Rupert Lowe, a European lawmaker for the Brexit Party who campaigned for Britain to leave the bloc, said he saw the European Union as nothing more than a protectionist racket designed to destroy the nation state. “I am delighted we are leaving the European Union to take up our rightful place in Europe,” he said.
But even Mr. Lowe, who was elected last summer, became a little misty eyed when reflecting on his Continental adventure. “I’ve loved it,” he said. “It is a great place to come, a bit like being back at school.”
“If somebody was happy to pay me for staying here,” he added, “I would stay.”
For those who have made a career in European Union institutions or in related jobs like consultancy and lobbying — and who are therefore paid to stay in Brussels — the obvious course is to secure another nationality. Citizens of member states are allowed to live and work anywhere in the bloc, but Britain’s withdrawal complicates things for Britons who hold no other citizenship.
European officials are generally well paid, and most of those working in European Union institutions have been told they will not lose their jobs. But their prospects of promotion are no longer so secure. Support from national governments is normally needed for top posts, and some officials say that Britons are already being pushed into less important work.
The numbers are hazy, but of more than 1,000 Britons who are permanent officials in Brussels, about half are thought to have gained another passport.
Those with a grandparent born in Ireland can generally apply for an Irish passport, and people can be eligible for Belgian citizenship after five uninterrupted years of residence in the country. But language requirements and other complications can leave some applicants battling unsuccessfully for years.
Some who admit to having mocked Belgium in the past (a standard British insult is to ask someone to name three famous Belgians) are now defending the country in online debates.
“In the European institutions, there was a stampede for alternative passports,” said Peter Guilford, a trade consultant and former European Commission official. “A lot of people managed to flip their passports, mainly to Irish or Belgian.”
But a new passport does not necessarily solve the problem. “If you are British but have an Irish or German passport, everybody knows it and you are not considered a ‘real German’ and won’t get given the serious policy job,” he said. “You have a career, but you are not going to get the top jobs.”
Nonetheless, Mr.
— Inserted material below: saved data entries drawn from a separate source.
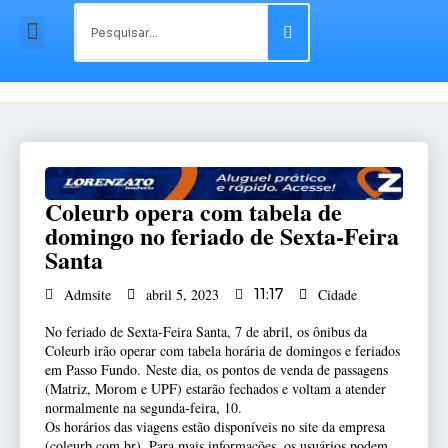
Coleurb opera com tabela de
domingo no feriado de Sexta-Feira
Santa
Cidade
Admsite
abril 5, 2023
11:17
No feriado de Sexta-Feira Santa, 7 de abril, os ônibus da
Coleurb irão operar com tabela horária de domingos e feriados
em Passo Fundo. Neste dia, os pontos de venda de passagens
(Matriz, Morom e UPF) estarão fechados e voltam a atender
normalmente na segunda-feira, 10.
Os horários das viagens estão disponíveis no site da empresa
(coleurb.com.br). Para mais informações, os usuários podem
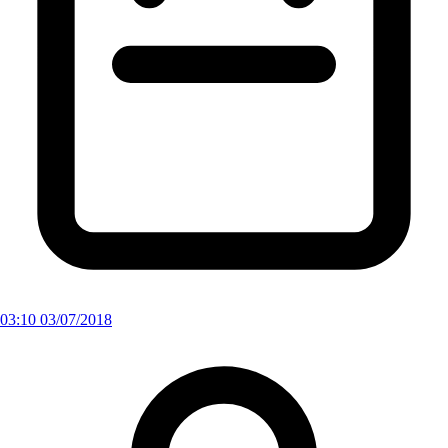
03:10 03/07/2018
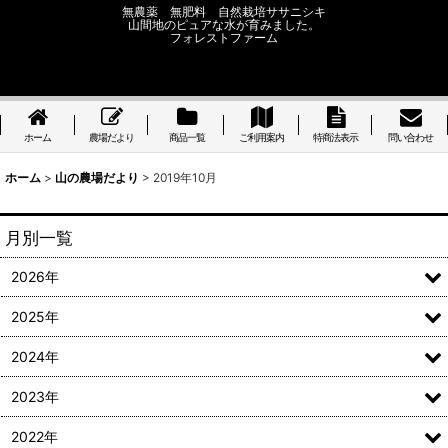
無農薬 無肥料 自然栽培ササニシキ
山間地のピュアな水が育みました。
フォレストファーム
ホーム
農場だより
商品一覧
ご利用案内
特商法表示
問い合わせ
ホーム
>
山の農場だより
>
2019年10月
月別一覧
2026年
2025年
2024年
2023年
2022年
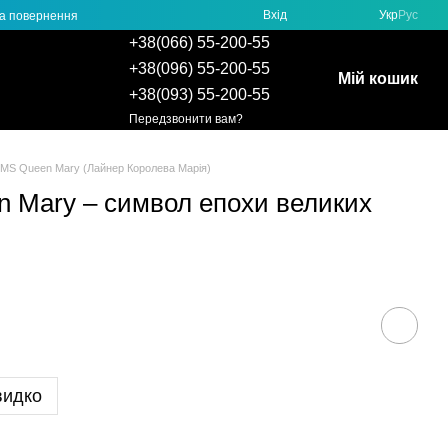
Вхід
Укр
Рус
та повернення
+38(066) 55-200-55
+38(096) 55-200-55
Мій кошик
+38(093) 55-200-55
Передзвонити вам?
RMS Queen Mary (Лайнер Королева Марія)
 Mary – символ епохи великих
видко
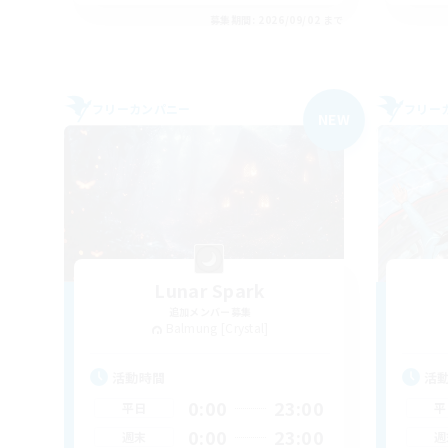
募集期間: 2026/09/02 まで
フリーカンパニー
フリー
NEW
Lunar Spark
追加メンバー募集
Balmung [Crystal]
活動時間
活
0:00
23:00
平日
平
0:00
23:00
週末
週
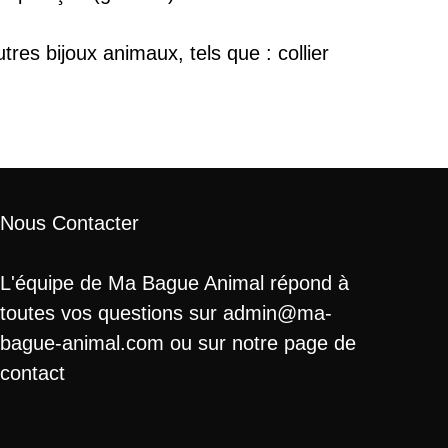
res bijoux animaux, tels que : collier
Nous Contacter
L'équipe de Ma Bague Animal répond à
toutes vos questions sur admin@ma-
bague-animal.com ou sur notre page de
contact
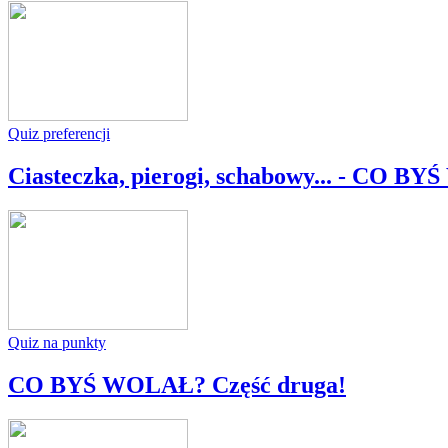
Quiz preferencji
Ciasteczka, pierogi, schabowy... - CO B
Quiz na punkty
CO BYŚ WOLAŁ? Część druga!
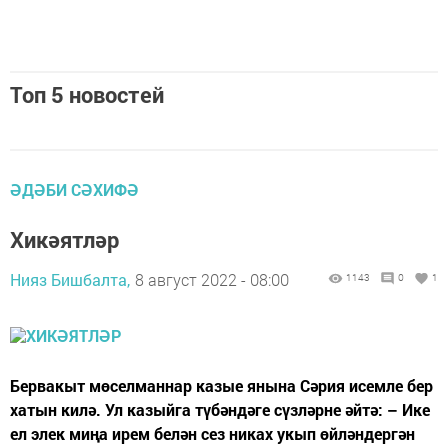
Топ 5 новостей
ӘДӘБИ СӘХИФӘ
Хикәятләр
Нияз Бишбалта,
8 август 2022 - 08:00
1143
0
1
Бервакыт мөселманнар казые янына Сәрия исемле бер
хатын килә. Ул казыйга түбәндәге сүзләрне әйтә: – Ике
ел элек миңа ирем белән сез никах укып өйләндергән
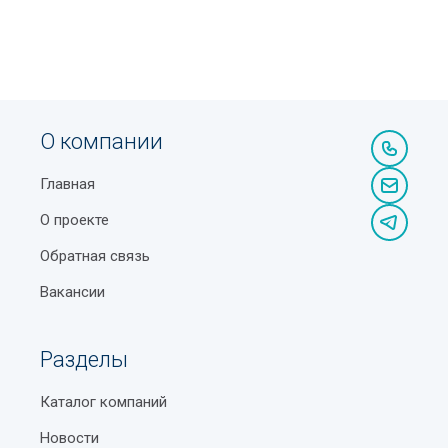
О компании
Главная
О проекте
Обратная связь
Вакансии
Разделы
Каталог компаний
Новости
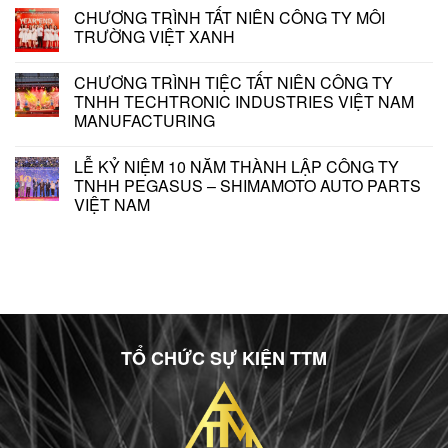
CHƯƠNG TRÌNH TẤT NIÊN CÔNG TY MÔI
TRƯỜNG VIỆT XANH
CHƯƠNG TRÌNH TIỆC TẤT NIÊN CÔNG TY
TNHH TECHTRONIC INDUSTRIES VIỆT NAM
MANUFACTURING
LỄ KỶ NIỆM 10 NĂM THÀNH LẬP CÔNG TY
TNHH PEGASUS – SHIMAMOTO AUTO PARTS
VIỆT NAM
TỔ CHỨC SỰ KIỆN TTM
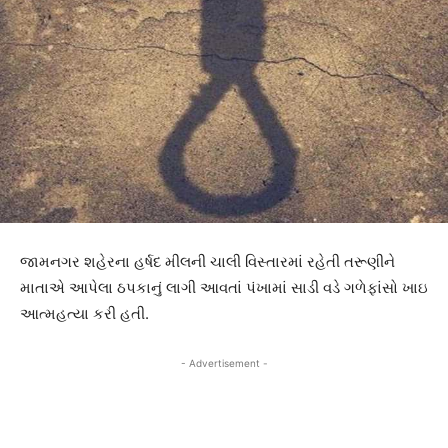
જામનગર શહેરના હર્ષદ મીલની ચાલી વિસ્તારમાં રહેતી તરૂણીને
માતાએ આપેલા ઠપકાનું લાગી આવતાં પંખામાં સાડી વડે ગળેફાંસો ખાઇ
આત્મહત્યા કરી હતી.
- Advertisement -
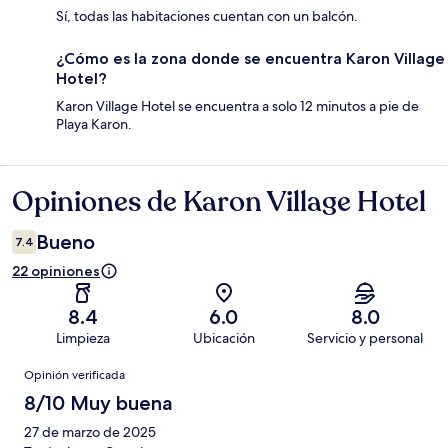
Sí, todas las habitaciones cuentan con un balcón.
¿Cómo es la zona donde se encuentra Karon Village
Hotel?
Karon Village Hotel se encuentra a solo 12 minutos a pie de
Playa Karon.
Opiniones de Karon Village Hotel
Opiniones
Bueno
7.4
22 opiniones
8.4
6.0
8.0
Limpieza
Ubicación
Servicio y personal
Opiniones
Opinión verificada
8/10 Muy buena
27 de marzo de 2025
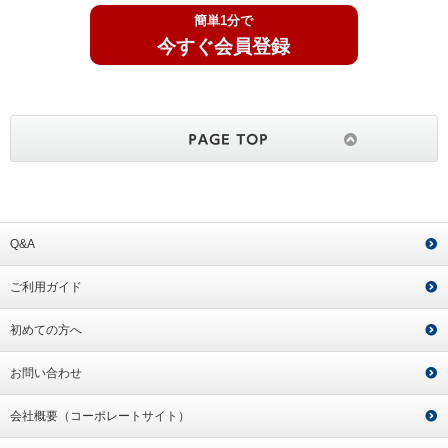
簡単1分で
今すぐ会員登録
Q&A
ご利用ガイド
初めての方へ
お問い合わせ
会社概要（コーポレートサイト）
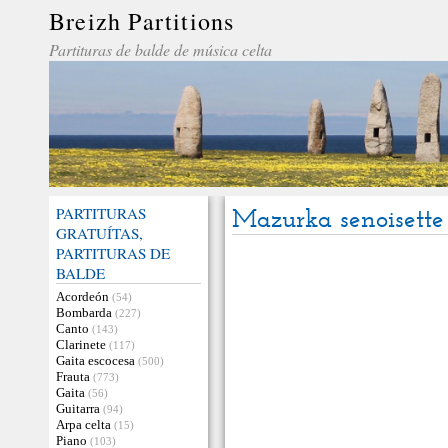
Breizh Partitions
Partituras de balde de música celta
PARTITURAS
Mazurka senoisette
GRATUÍTAS,
PARTITURAS DE
BALDE
Acordeón
(54)
Bombarda
(227)
Canto
(143)
Clarinete
(117)
Gaita escocesa
(500)
Frauta
(773)
Gaita
(56)
Guitarra
(94)
Arpa celta
(15)
Piano
(103)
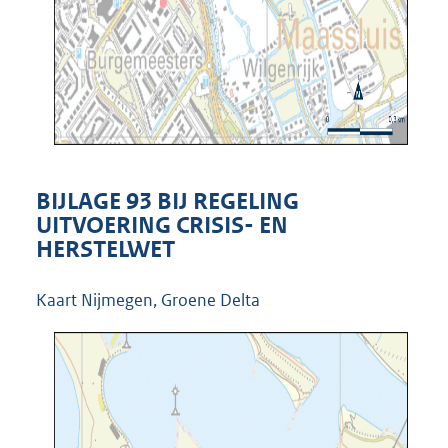
BIJLAGE 93 BIJ REGELING
UITVOERING CRISIS- EN
HERSTELWET
Kaart Nijmegen, Groene Delta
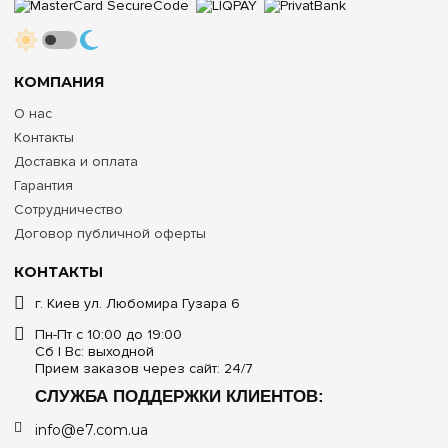
КОМПАНИЯ
О нас
Контакты
Доставка и оплата
Гарантия
Сотрудничество
Договор публичной оферты
КОНТАКТЫ
г. Киев ул. Любомира Гузара 6
Пн-Пт с 10:00 до 19:00
Сб | Вс: выходной
Прием заказов через сайт: 24/7
СЛУЖБА ПОДДЕРЖКИ КЛИЕНТОВ:
info@e7.com.ua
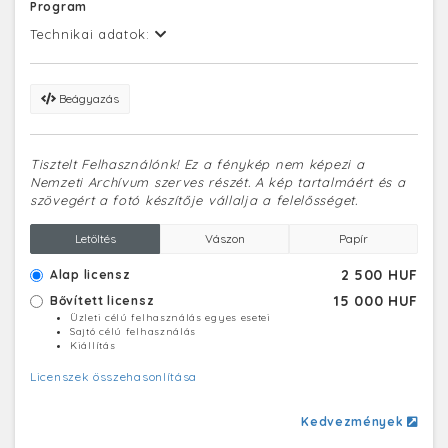
Program
Technikai adatok:
Beágyazás
Tisztelt Felhasználónk! Ez a fénykép nem képezi a
Nemzeti Archívum szerves részét. A kép tartalmáért és a
szövegért a fotó készítője vállalja a felelősséget.
Letöltés
Vászon
Papír
2 500 HUF
Alap licensz
15 000 HUF
Bővített licensz
Üzleti célú felhasználás egyes esetei
Sajtó célú felhasználás
Kiállítás
Licenszek összehasonlítása
Kedvezmények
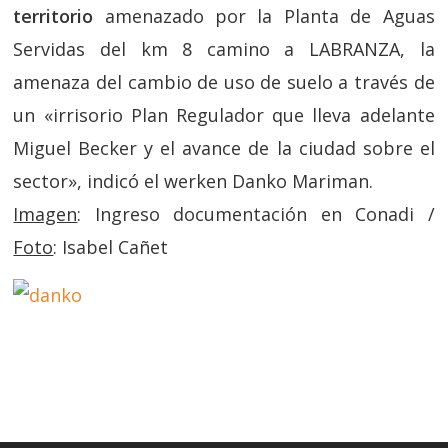
territorio
amenazado por la Planta de Aguas
Servidas del km 8 camino a LABRANZA, la
amenaza del cambio de uso de suelo a través de
un «irrisorio Plan Regulador que lleva adelante
Miguel Becker y el avance de la ciudad sobre el
sector», indicó el werken Danko Mariman.
Imagen
: Ingreso documentación en Conadi /
Foto
: Isabel Cañet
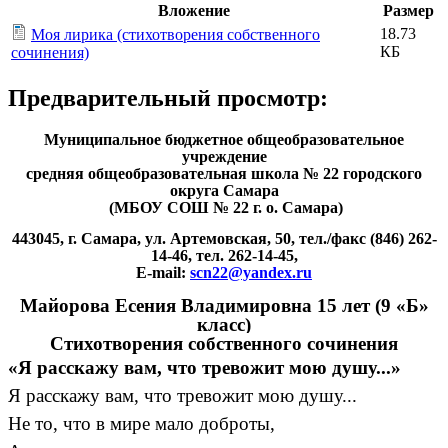
Вложение
Размер
18.73
Моя лирика (стихотворения собственного
КБ
сочинения)
Предварительный просмотр:
Муниципальное бюджетное общеобразовательное
учреждение
средняя общеобразовательная школа № 22 городского
округа Самара
(МБОУ СОШ № 22 г. о. Самара)
443045, г. Самара, ул. Артемовская, 50, тел./факс (846) 262-
14-46, тел. 262-14-45,
Е-mail:
scn22@yandex.ru
Майорова Есения Владимировна 15 лет (9 «Б»
класс)
Стихотворения собственного сочинения
«Я расскажу вам, что тревожит мою душу...»
Я расскажу вам, что тревожит мою душу...
Не то, что в мире мало доброты,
Guilford said that when he wrote on Facebook that he had received his Belgian passport, he was “deluged” with people wanting to know how to do it.
“It has made me appreciate Belgium more,” he added. “I have had some people saying I have betrayed my country and all that sort of stuff, which I consider to be just not serious. I haven’t stopped being British.”
Jacki Davis, another new Belgian from Britain, said there was “a lot about Belgium I don’t understand, but there is a lot about the U.K. I don’t understand.”
Ms. Davis, a former journalist who is now a senior adviser at the European Policy Center, a research institute, confessed to a moment of cultural confusion when she realized that she did not know Belgium’s national anthem. (She is not alone: A Belgian politician once mistakenly sang the French anthem instead.)
“I thought that when I found it and played it, I would immediately recognize it,” she said, “but I swear I have never heard of it in 30 years in the country.”